Sebelum sakit Sang Ibu merasa Aghil jauh dari dunianya (kedua orangtuanya pendidik). Sang Ibu tidak memiliki jiwanya sebagaimana sang ibu bisa menjiwai kedua kakaknya. Sang Ibu yang menyesal mengapa semasa kecil Ia begitu nyaman menitipkan Aghil pada khodimat. Khodimat yang menurutnya sangat baik. Khodimat yang akhirnya menguasai jiwa Aghil.
Saat sang Ibu bisa mengerti isi hatinya, Ia diberi pilihan berdoa ”Antara mendokan bertahan hidup atau menyerahkan semuanya pada Sang Pemilik ruh” . Menjelang tengah malam Ia masih berdoa agar Aghil diberi kesembuhan, namun ketika melihat kondisi Aghil yang kesakitan, darah yang terus keluar, hatinyapun luruh, doanya berubah “Ya Allah berilah yang terbaik untuk anakkku”. Doa di pertiga malam terakhir ini dijawab menjelang subuh, aghil dijemput sang Jibril.
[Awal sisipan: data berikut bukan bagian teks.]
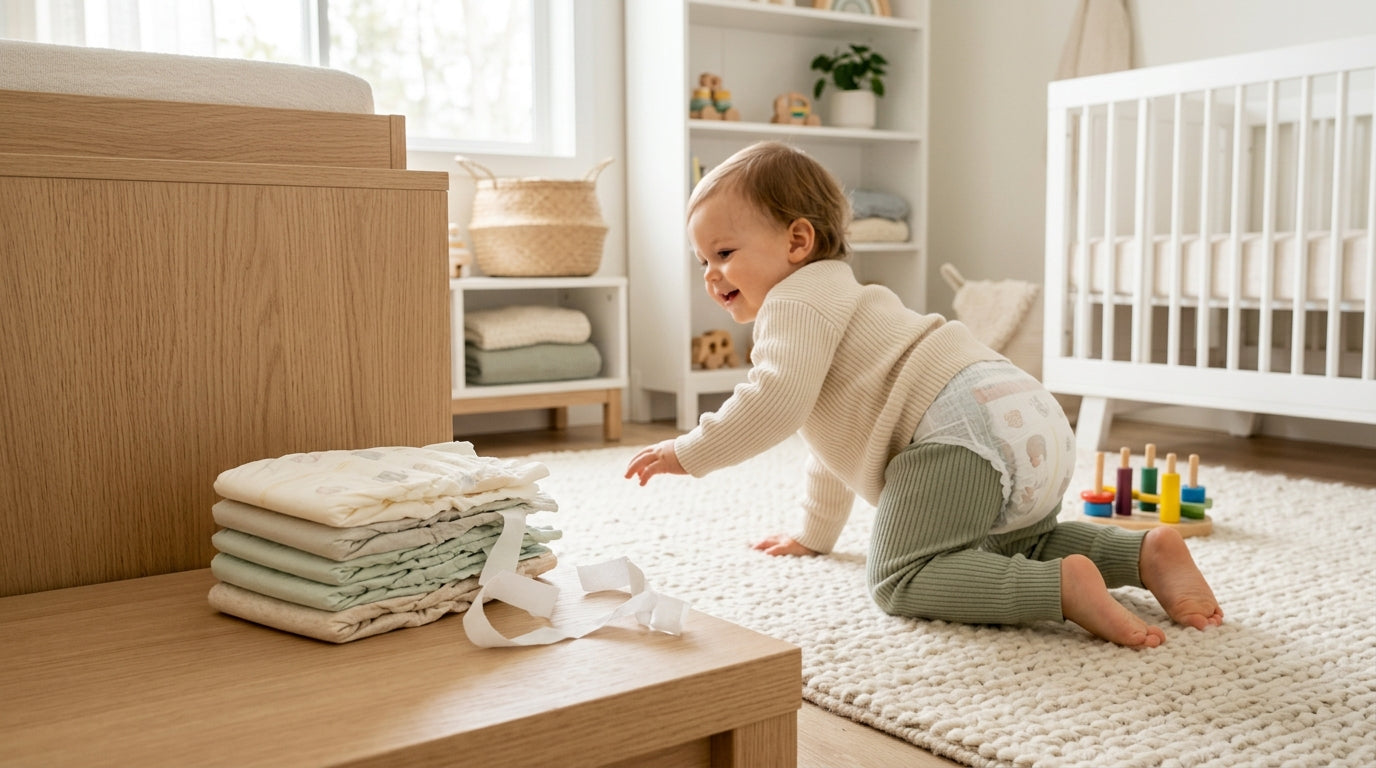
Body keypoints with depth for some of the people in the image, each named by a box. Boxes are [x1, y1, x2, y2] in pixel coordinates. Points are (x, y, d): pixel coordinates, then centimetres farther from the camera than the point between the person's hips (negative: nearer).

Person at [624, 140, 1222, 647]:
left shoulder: (797, 302, 1)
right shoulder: (833, 300, 34)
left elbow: (776, 403, -18)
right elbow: (838, 436, 42)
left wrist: (689, 452, -7)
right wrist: (814, 535, 47)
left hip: (962, 428, -10)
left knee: (900, 578, -10)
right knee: (1018, 545, 31)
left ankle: (1065, 587, -24)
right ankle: (1147, 552, 11)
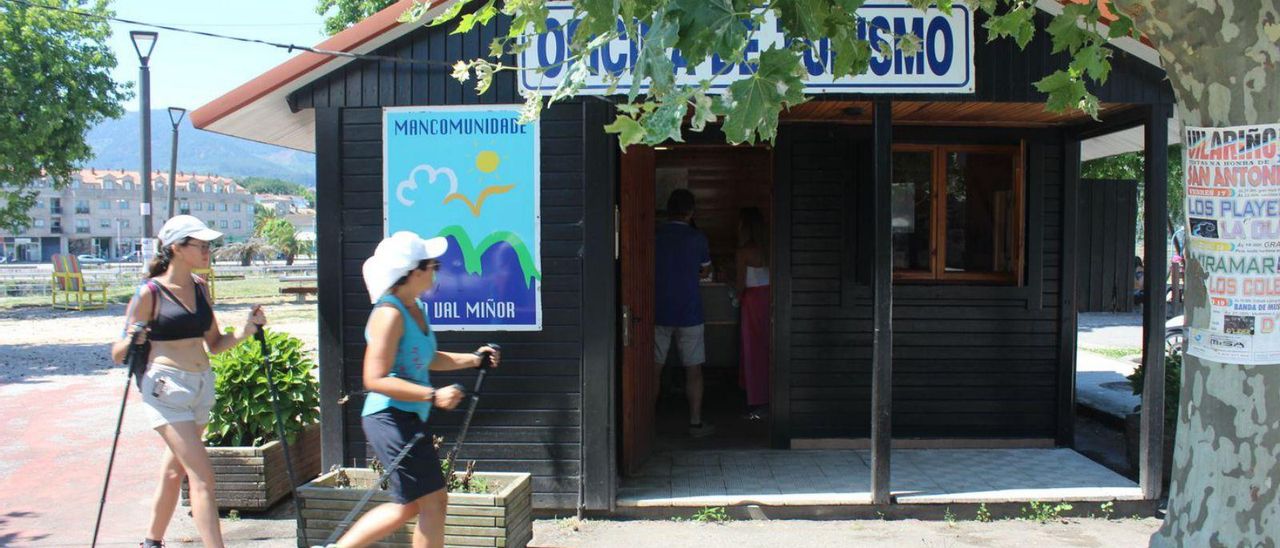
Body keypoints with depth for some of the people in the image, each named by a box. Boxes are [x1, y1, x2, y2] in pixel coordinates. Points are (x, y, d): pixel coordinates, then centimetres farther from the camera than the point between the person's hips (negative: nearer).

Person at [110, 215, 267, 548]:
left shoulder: (200, 287, 10)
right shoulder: (150, 293, -8)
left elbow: (214, 344, 16)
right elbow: (118, 354, -4)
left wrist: (246, 331, 0)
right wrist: (131, 342, -25)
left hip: (201, 386, 7)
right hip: (166, 388, -7)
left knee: (174, 472, 18)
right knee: (202, 476, -13)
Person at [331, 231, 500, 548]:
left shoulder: (414, 309, 10)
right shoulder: (389, 314, -19)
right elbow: (375, 379, -24)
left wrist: (472, 359, 17)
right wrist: (433, 395, -26)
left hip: (411, 419, 10)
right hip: (392, 418, -10)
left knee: (409, 506, 18)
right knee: (433, 500, -3)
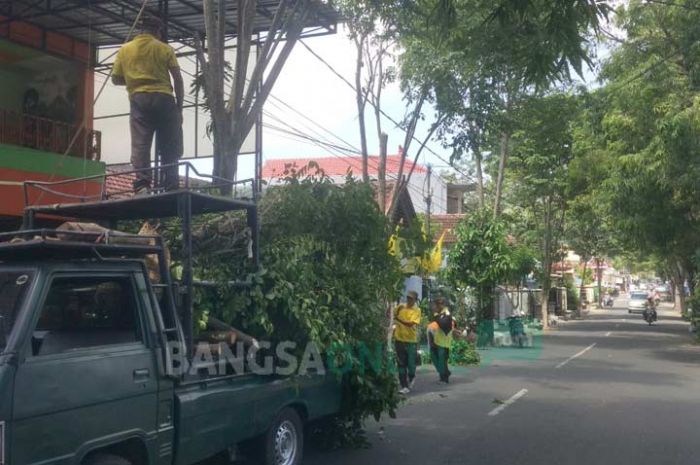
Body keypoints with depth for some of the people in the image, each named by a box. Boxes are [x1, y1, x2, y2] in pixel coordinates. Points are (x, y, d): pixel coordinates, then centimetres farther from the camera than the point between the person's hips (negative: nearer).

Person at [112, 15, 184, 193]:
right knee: (169, 147, 4)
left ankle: (142, 183, -18)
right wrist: (179, 107, 8)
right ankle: (171, 188, 1)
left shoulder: (125, 49, 14)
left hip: (139, 99, 1)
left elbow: (115, 79, 15)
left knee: (140, 144, -4)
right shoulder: (165, 49, 9)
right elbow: (178, 79, 4)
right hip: (164, 99, -1)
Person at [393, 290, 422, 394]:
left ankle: (411, 378, 38)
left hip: (411, 341, -2)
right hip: (399, 339, 2)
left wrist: (398, 319, -25)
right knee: (401, 364, 3)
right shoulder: (401, 307, 3)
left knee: (411, 363, 6)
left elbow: (410, 323, -20)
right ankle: (404, 386, 10)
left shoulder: (417, 310, -7)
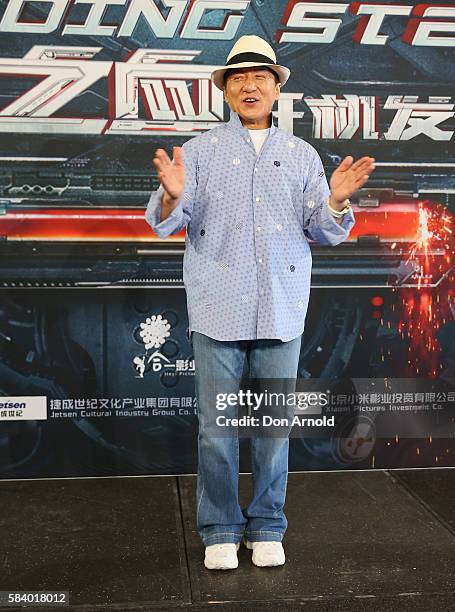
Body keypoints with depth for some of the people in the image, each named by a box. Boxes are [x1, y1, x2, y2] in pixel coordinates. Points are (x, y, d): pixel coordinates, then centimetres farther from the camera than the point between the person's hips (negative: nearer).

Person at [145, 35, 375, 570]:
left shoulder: (302, 154, 12)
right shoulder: (199, 150, 8)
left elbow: (324, 232, 9)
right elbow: (167, 224, 0)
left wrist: (336, 202, -11)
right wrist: (173, 195, -21)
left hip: (282, 309, 1)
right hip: (218, 308, -1)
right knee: (216, 425, 2)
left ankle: (267, 529, 23)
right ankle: (220, 531, 19)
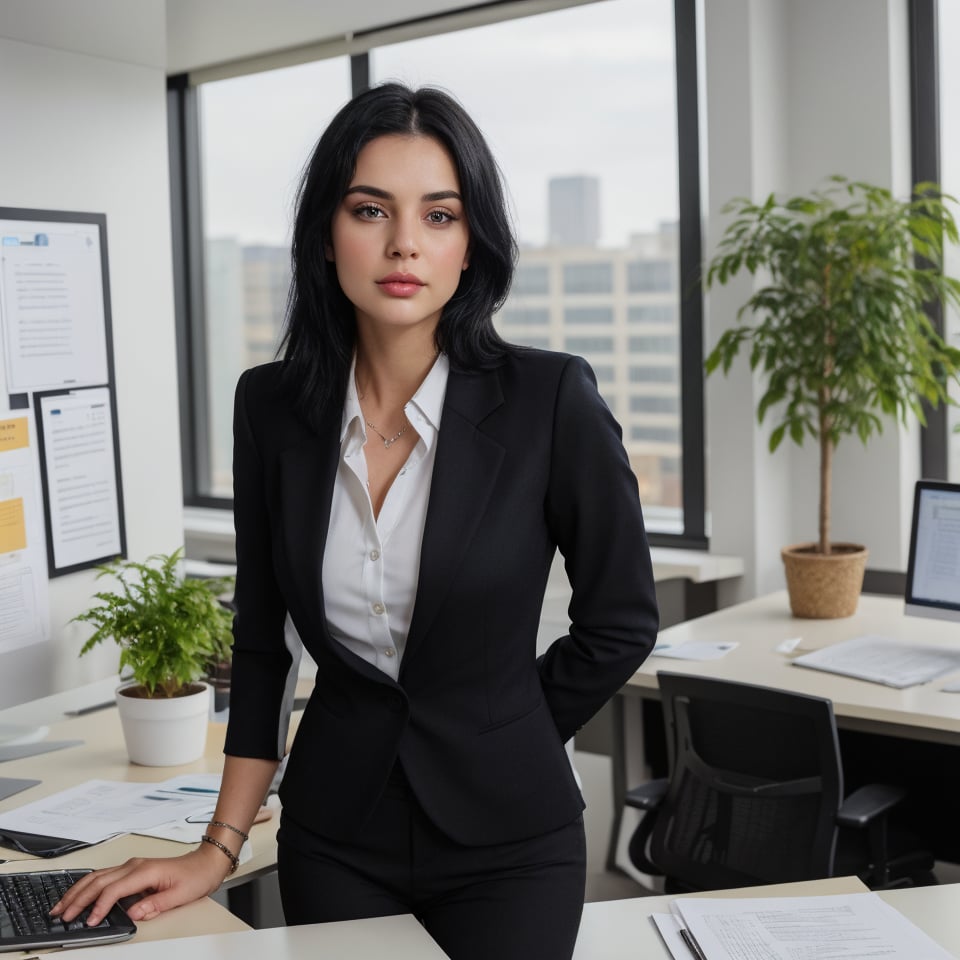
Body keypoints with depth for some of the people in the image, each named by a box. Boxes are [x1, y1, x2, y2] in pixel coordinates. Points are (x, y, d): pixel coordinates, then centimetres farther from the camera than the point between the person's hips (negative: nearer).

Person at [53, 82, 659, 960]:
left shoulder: (550, 398, -16)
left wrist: (494, 743, 2)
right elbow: (263, 642, 4)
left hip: (507, 839, -2)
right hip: (333, 837, 3)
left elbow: (621, 622, -5)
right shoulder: (272, 404, -5)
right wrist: (221, 847, 1)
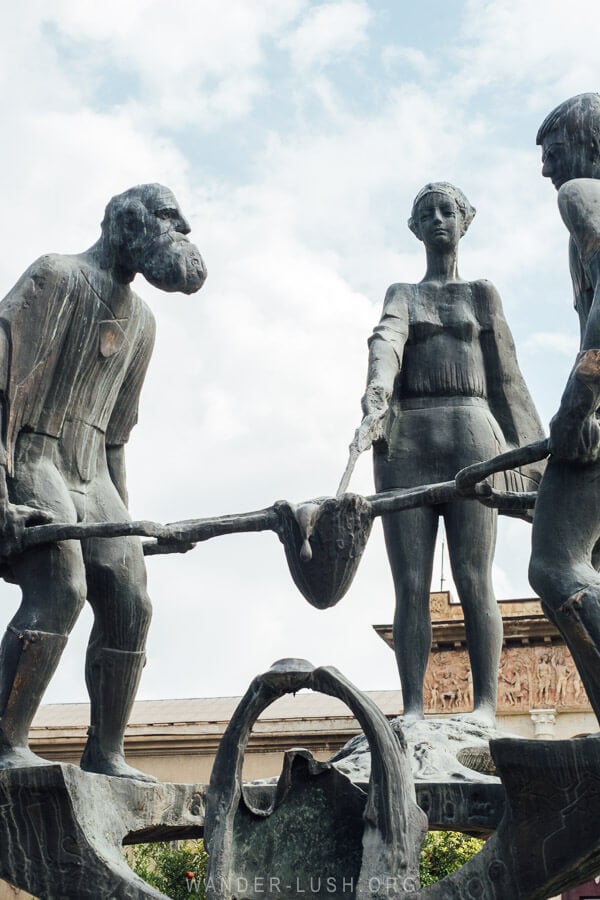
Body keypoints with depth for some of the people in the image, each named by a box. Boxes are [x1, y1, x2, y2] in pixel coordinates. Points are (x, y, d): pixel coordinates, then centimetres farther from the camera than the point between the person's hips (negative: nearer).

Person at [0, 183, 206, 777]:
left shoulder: (140, 321, 19)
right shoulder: (55, 278, -6)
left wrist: (120, 515, 20)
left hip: (90, 475, 8)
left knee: (128, 603, -2)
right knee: (58, 588, -25)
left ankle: (104, 755, 6)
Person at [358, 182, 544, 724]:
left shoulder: (482, 294, 21)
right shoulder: (401, 296, 21)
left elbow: (506, 380, 16)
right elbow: (386, 343, -3)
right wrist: (376, 401, -24)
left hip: (470, 435, -1)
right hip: (405, 439, 1)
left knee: (474, 581, -8)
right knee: (411, 584, -6)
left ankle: (485, 706, -7)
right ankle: (413, 709, -7)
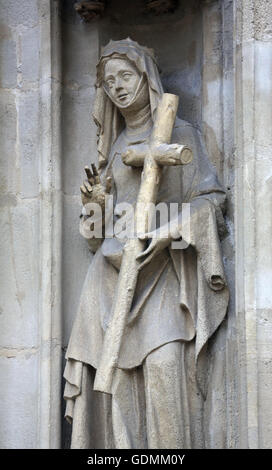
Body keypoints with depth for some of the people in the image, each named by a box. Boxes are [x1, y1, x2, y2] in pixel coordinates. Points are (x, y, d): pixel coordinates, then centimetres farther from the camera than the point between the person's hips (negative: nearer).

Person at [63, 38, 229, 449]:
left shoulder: (179, 133, 6)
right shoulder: (115, 143, 22)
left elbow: (209, 197, -1)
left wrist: (171, 231, -17)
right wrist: (96, 202, 5)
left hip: (159, 266, -4)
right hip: (114, 267, 5)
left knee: (164, 362, -20)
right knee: (115, 370, -8)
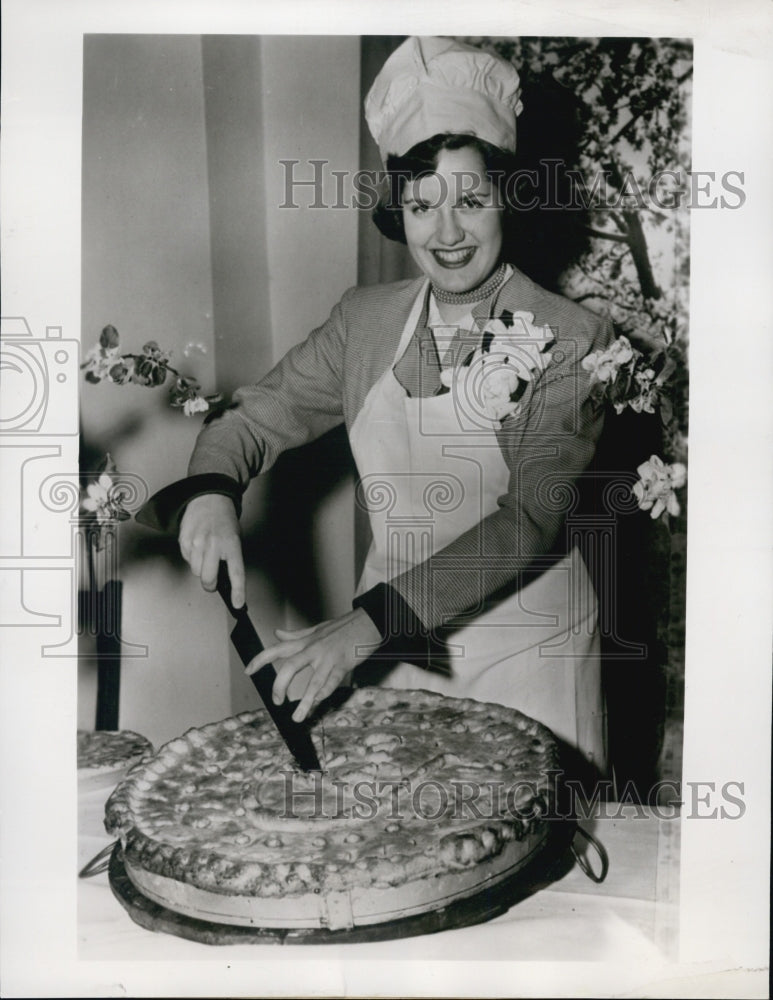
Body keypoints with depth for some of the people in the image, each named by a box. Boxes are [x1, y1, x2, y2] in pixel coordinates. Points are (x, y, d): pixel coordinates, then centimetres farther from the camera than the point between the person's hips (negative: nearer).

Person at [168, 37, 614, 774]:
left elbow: (532, 518, -21)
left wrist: (366, 623, -29)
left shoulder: (572, 338, -13)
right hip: (388, 643, 3)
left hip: (522, 649, -3)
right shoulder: (365, 320, 0)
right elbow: (254, 417, 7)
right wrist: (212, 490, -16)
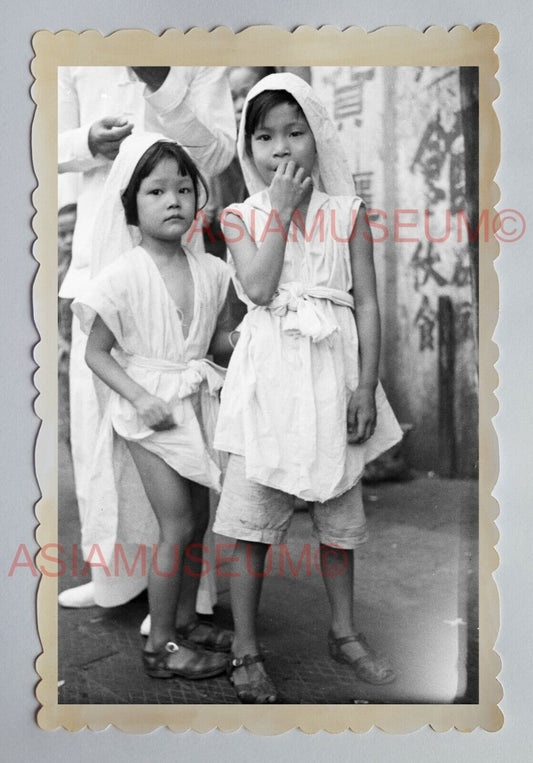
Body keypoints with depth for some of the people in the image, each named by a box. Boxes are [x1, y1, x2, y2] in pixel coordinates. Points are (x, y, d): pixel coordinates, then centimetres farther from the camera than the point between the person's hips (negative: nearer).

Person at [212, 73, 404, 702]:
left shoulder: (346, 212, 4)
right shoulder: (241, 216, 3)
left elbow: (366, 303, 2)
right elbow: (258, 289, -13)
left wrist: (366, 387, -5)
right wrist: (282, 208, -9)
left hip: (332, 370, 2)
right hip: (268, 371, -1)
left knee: (339, 509, 13)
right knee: (251, 511, 0)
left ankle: (344, 632, 32)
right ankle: (245, 649, 17)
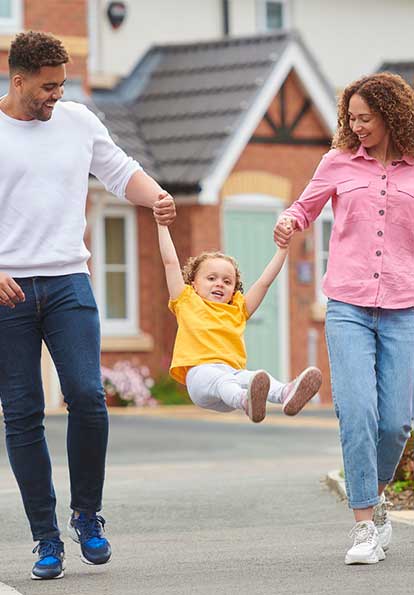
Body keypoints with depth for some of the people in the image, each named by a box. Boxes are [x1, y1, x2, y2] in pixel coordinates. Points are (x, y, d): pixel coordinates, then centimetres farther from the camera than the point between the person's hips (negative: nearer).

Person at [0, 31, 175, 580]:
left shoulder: (78, 121, 10)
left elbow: (122, 172, 18)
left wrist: (155, 196, -4)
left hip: (67, 281, 2)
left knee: (87, 396, -13)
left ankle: (87, 515, 8)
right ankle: (45, 537, 7)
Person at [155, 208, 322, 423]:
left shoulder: (237, 311, 31)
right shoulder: (187, 302, 21)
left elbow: (264, 282, 29)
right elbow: (171, 262, 19)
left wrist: (283, 248, 25)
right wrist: (162, 224, 18)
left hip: (233, 373, 3)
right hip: (200, 374, -3)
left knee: (248, 378, -33)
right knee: (220, 380, -38)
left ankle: (286, 393, -66)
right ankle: (246, 400, -73)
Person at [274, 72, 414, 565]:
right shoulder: (339, 163, 8)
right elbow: (306, 207, 21)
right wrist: (288, 222, 1)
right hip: (348, 307, 0)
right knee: (356, 410, -14)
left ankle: (374, 494, 26)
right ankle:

Innalillahi wa innna ilaihi roji’un. InsyaAllah Aghil meninggal dengan jalan khusnul Khotimah, InsyaAllah keinginannnya untuk terbang ke surga tercapai.
Ayah Aghil berusaha menegarkan keluarga. “Jika kita ingin bergandengan tangan dengan Aghil di surga maka kita kita harus sekualitas dia”. Pun Sang Ibu selalu mewanti-wanti pada keluarga dan kerabat ”rawatlah anakmu baik-baik jangan serahkan dia pada orang lain, pahami keinginannya jangan paksakan dia pahami keinginan kita”.